Tekstfragment:
--------------------
Dat is met recht een geestvervoering te noemen, in de meest letterlijke betekenis van het woord. Het belangrijkste wat hij daar te zien kreeg was de troon van God, het absolute centrum van alles wat bestaat en het toppunt van eeuwige, alles omvattende macht.

"... Er stond een troon in de hemel en daarop zat iemand. Degene die daar zat had een uiterlijk als van jaspis en sarder, en rond de troon was een regenboog die eruitzag als smaragd." (Openbaring 4:2-3, NBV2004)

Er is geen twijfel mogelijk: die 'iemand' op de troon was God. Johannes is erg terughoudend bij de beschrijving van alles wat eigenlijk te groot en te heilig is om te beschrijven. De beschrijving van wat hij van God zag is dan ook verre van duidelijk. Er worden twee namen van edelstenen genoemd. Van de jaspissteen lezen we een detail verderop in het Bijbelboek, namelijk dat die er kristalhelder uitziet.

"... schittering als van een edelsteen, als een kristalheldere jaspis" (Openbaring 21:11, NBV2004)

Wat de onderliggende symbolische betekenis ook zou kunnen zijn: het beeld zegt naar mijn mening iets van Gods heiligheid en de uitstraling van zijn majesteit, ook wel Gods heerlijkheid genoemd. Daar moeten we het dan mee doen. Kennelijk was de glans van Gods uiterlijk zo intens dat Johannes niet meer kon onderscheiden.

"Van de troon gingen bliksemschichten uit en donderslagen en groot geraas ..." (Openbaring 4:5, NBV2004)

Dit roept een reactie op van diep ontzag en doet ons denken aan de verschijning van God op de berg Sinaï:

"En het gebeurde op de derde dag, toen het morgen werd, dat er op de berg donderslagen, bliksemflitsen en een zware wolk waren, en zeer sterk bazuingeschal, zodat al het volk dat in het kamp was, beefde." (Exodus 19:16, HSV2010)

Bijzondere hemelwezens

 

Het daarop volgende gedeelte uit Openbaring 4 gaat over een viertal bijzondere hemelwezens, die ook in Ezechiël 1 op een vergelijkbare manier beschreven zijn en verderop in dat Bijbelboek met een Hebreeuws woord 'cherubs' worden genoemd (Ezechiël 10:14). In het Bijbelboek Openbaring lezen we:

"... En midden in de troon en rondom de troon waren vier dieren ..." (Openbaring 4:6, NBG1951)

"... Midden voor de troon en er rond omheen waren vier levende wezens ..." (Openbaring 4:6, GNB1996)
--------------------
Gegeven materiaal:
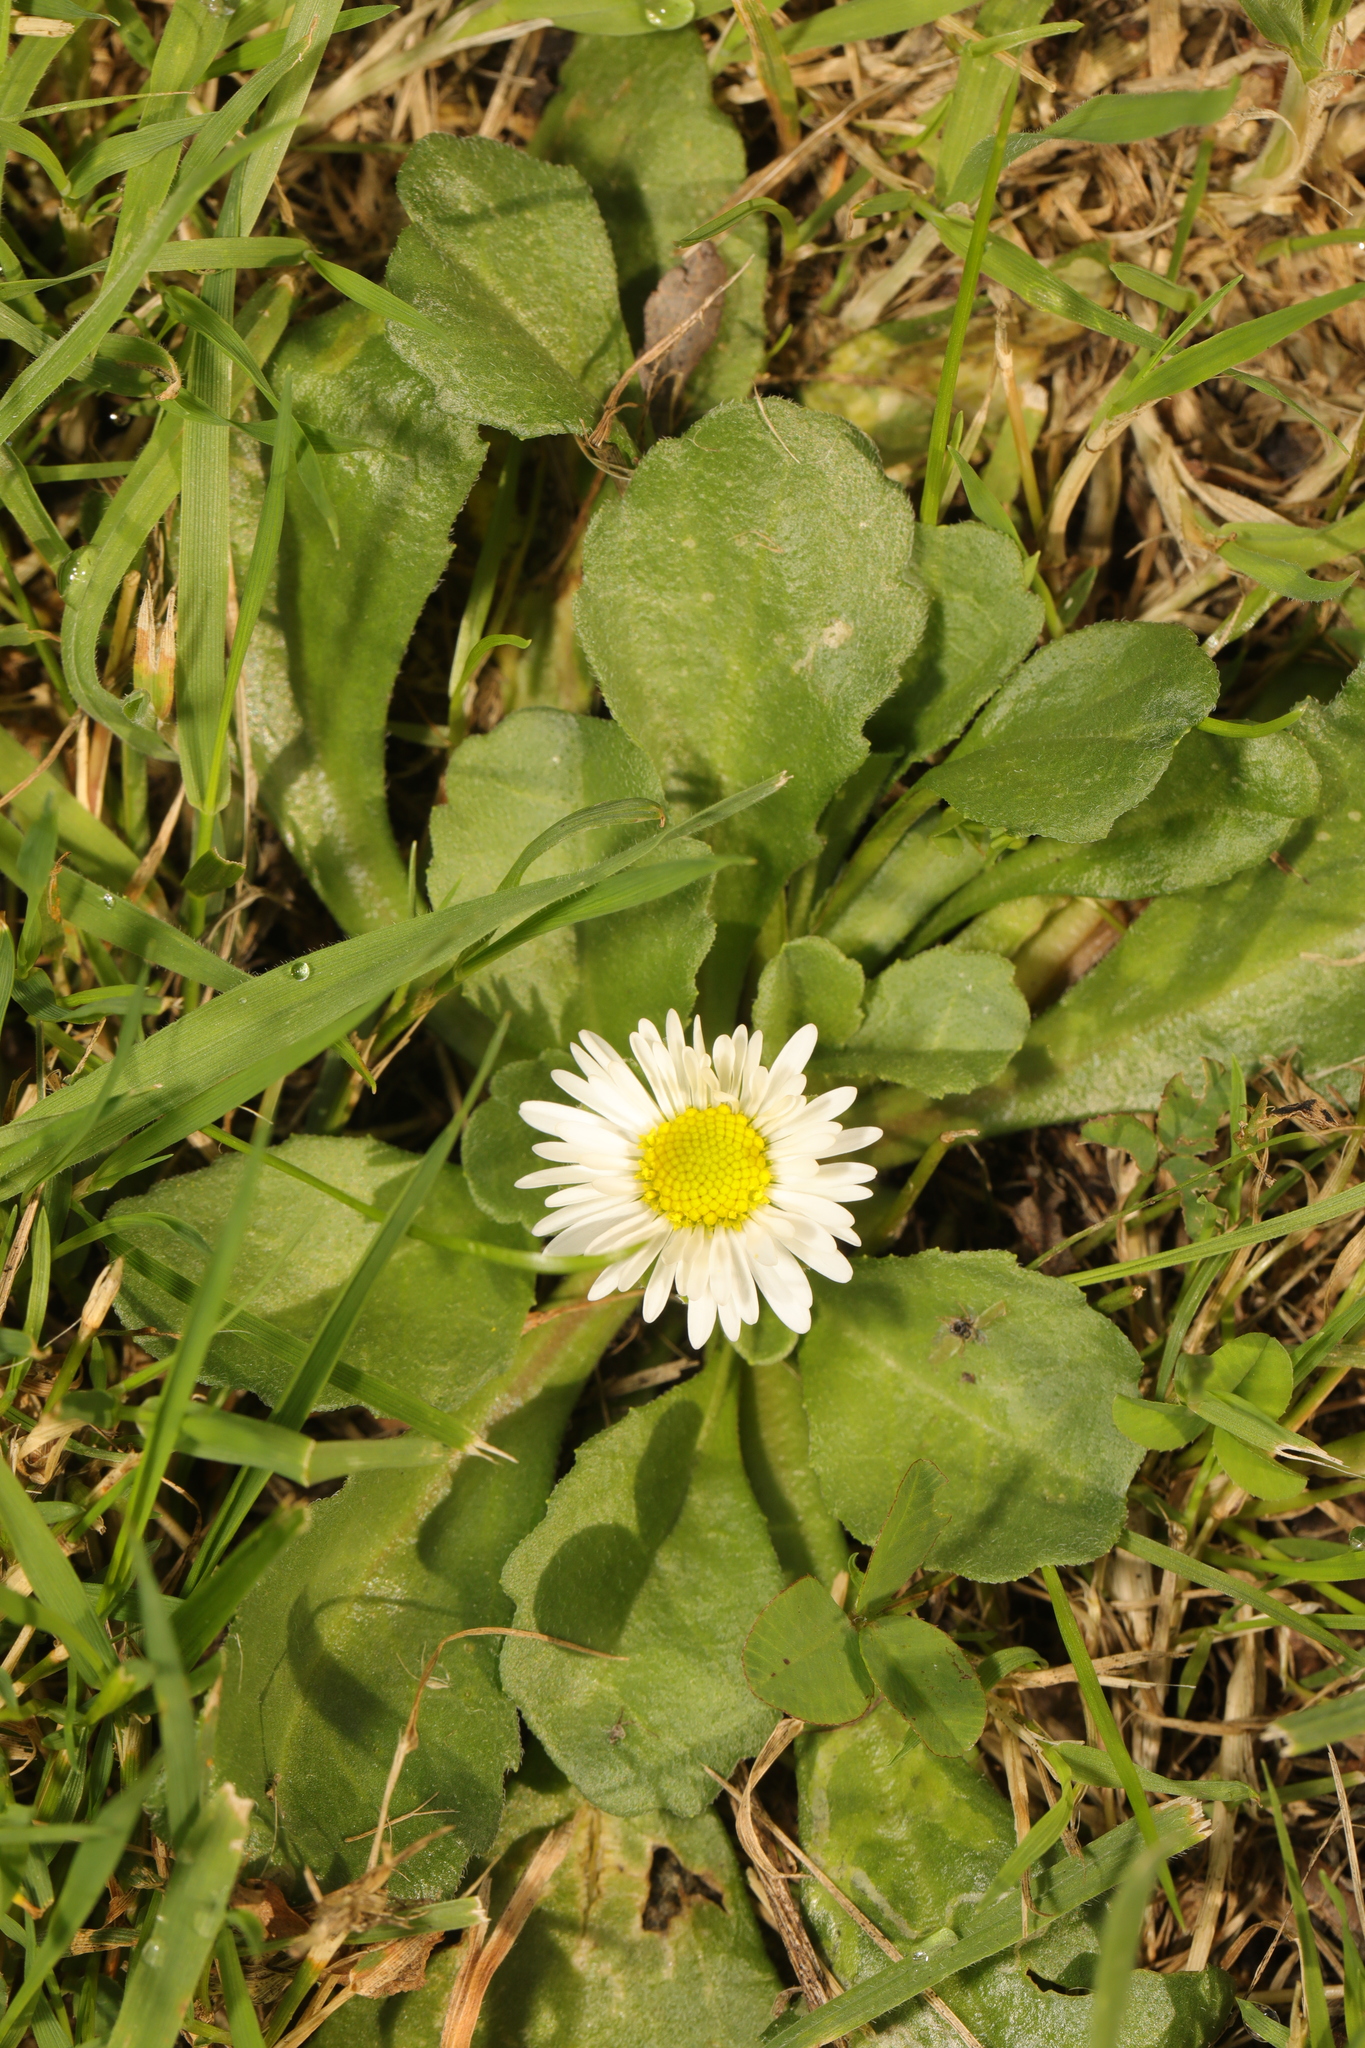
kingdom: Plantae
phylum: Tracheophyta
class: Magnoliopsida
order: Asterales
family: Asteraceae
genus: Bellis
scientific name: Bellis perennis
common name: Lawndaisy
--------------------
Wat te doen:
**A.** Noem alle bijbelvertalingen waarvan het tekstfragment over de troon van God de afkorting vermeldt bij een citaat.
**B.** Geef het vervolg van de tekst over de troon van God in Openbaring 4, te beginnen na de laatste zin van het tekstfragment.

Antwoorden per opdracht:
**A.** NBV2004, HSV2010, NBG1951, GNB1996

**B.**
In diverse Nederlandse Bijbelvertalingen is gekozen voor het woord 'dieren', maar dat vind ik bij de beesten af! Het oorspronkelijke woord in de Griekse brontekst betekent letterlijk 'levende wezens', waarmee wordt aangeduid dat het persoonlijkheden zijn met een ongekend hoogstaande levensvorm. 'Hemelwezens' lijkt me een ook goede vertaling voor dit woord. Laten we hen voortaan maar gewoon 'cherubs' noemen. Van deze cherubs wordt gezegd dat ze zich midden in de troon en om de troon bevonden. Dat is een vreemde plaatsaanduiding. Ik denk dat we ons daarbij het volgende kunnen voorstellen:

  • Het woord voor 'troon' kunnen we beter lezen als een troonGEBIED, de allerheiligste ruimte waarin zich de troon bevindt.
  • Deze uitdrukking maakt duidelijk dat in de geestelijke wereld andere ruimtelijke begrippen gelden, zodat iemand tegelijk binnen en buiten kan zijn.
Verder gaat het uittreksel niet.